“Well, you have had quite a day’s work,” says the missionary, as they turn at length toward the hotel once more. “ It has been rather a busy day,” says the visitor, ruefully, for he feels that he has had a surfeit of missions, and has walked almost twenty miles besides. He is glad enough that the time is short when the missionary goes on to apologize because time does not allow him to be taken to other congregations in the city connected with the Mission. One of them is in Hasskeuy on the Golden Horn, another is in Scutari, on the Asiatic shore of the Bosphorus, and not far from that great hospital where Florence Nightingale did her work as a nurse during the Crimean war. Besides these there are also an English service for the students of the Girls’ College in Scutari, another English service for the students of Robert College on the Bosphorus, a congregation of some forty Armenians at the house of Dr. Washburn for whom Mrs. Washburn always sees that a preacher is provided, and another little congregation of as many more Armenians and Greeks together at one of the districts farther up the Bosphorus.
American Board’s mission in Constantinople
visitor is quite willing to admit that the work of the American Board’s mission in Constantinople is not solely educational work. He does not need to be dragged about to see all these other congregations. And in the evening as he thinks it over at his hotel, tired as he is with gadding, he is glad that there are men and women who are not too tired with the labours of the week to use their day of rest in trying to aid the spiritual development of this medley of peoples. For at this meeting point of the continents this kind of work, if properly maintained must end in teaching men and women over large expanses of territory to know Jesus Christ, must attract them to follow Him, and must inspire them to do the same kind of work for their fellows in all the places where they live or to which they go for business or pleasure. The work of the mission is the slow work of influencing the roots of character. But let the friends of Jesus Christ in the western lands support this work as it should be supported, and we shall begin to see that the awakening of the Eastern Church from its long lethargy has begun private ephesus tours.

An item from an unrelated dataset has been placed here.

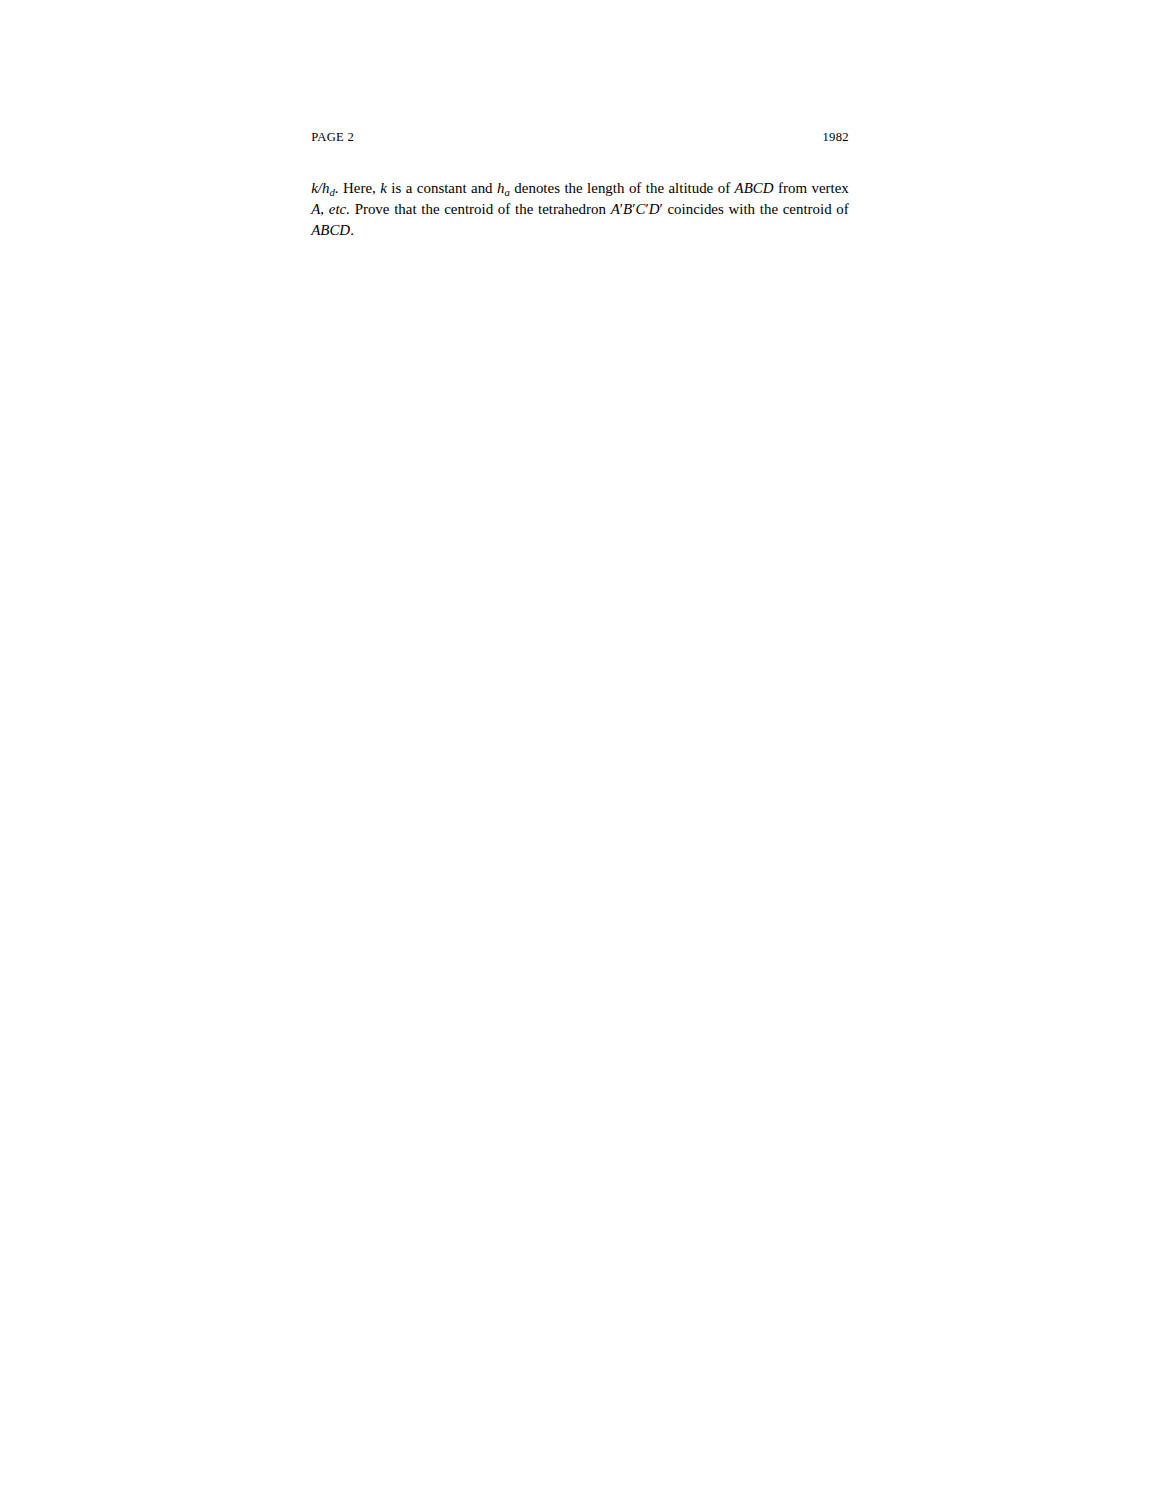Page 2 1982
k/hd. Here, k is a constant and ha denotes the length of the altitude of ABCD from vertex A, etc. Prove that the centroid of the tetrahedron A′B′C′D′ coincides with the centroid of ABCD.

The missionary does not merely preach to the people. He seeks to win a place in their hearts by all means in his power.
Among the motley crowds in the streets of Constantinople are seen great numbers of coarsely dressed villagers, in blue cotton clothing with a bright handkerchief perhaps around the head and a gaily coloured shawl wound about the waist to keep together the loose and unfitted clothing. Some of these are Kourds, who arc the burden bearers, and the ditch-diggers of the city, and some are Armenians, who are the masons and carpenters, and the hod-carriers of every enterprise in building houses.
All such have come from their homes at the ends of the Empire, often plodding on foot for two or three weeks to reach a sea-port, and then crowding the decks of the steamers with their bedding and their food bags because they are unable to pay the cost of even a steerage ticket. In the city they live in masses together, six or eight men hiring a room and making it their home during four or five years while they are earning enough money to make it worth while for them to return again to visit their families.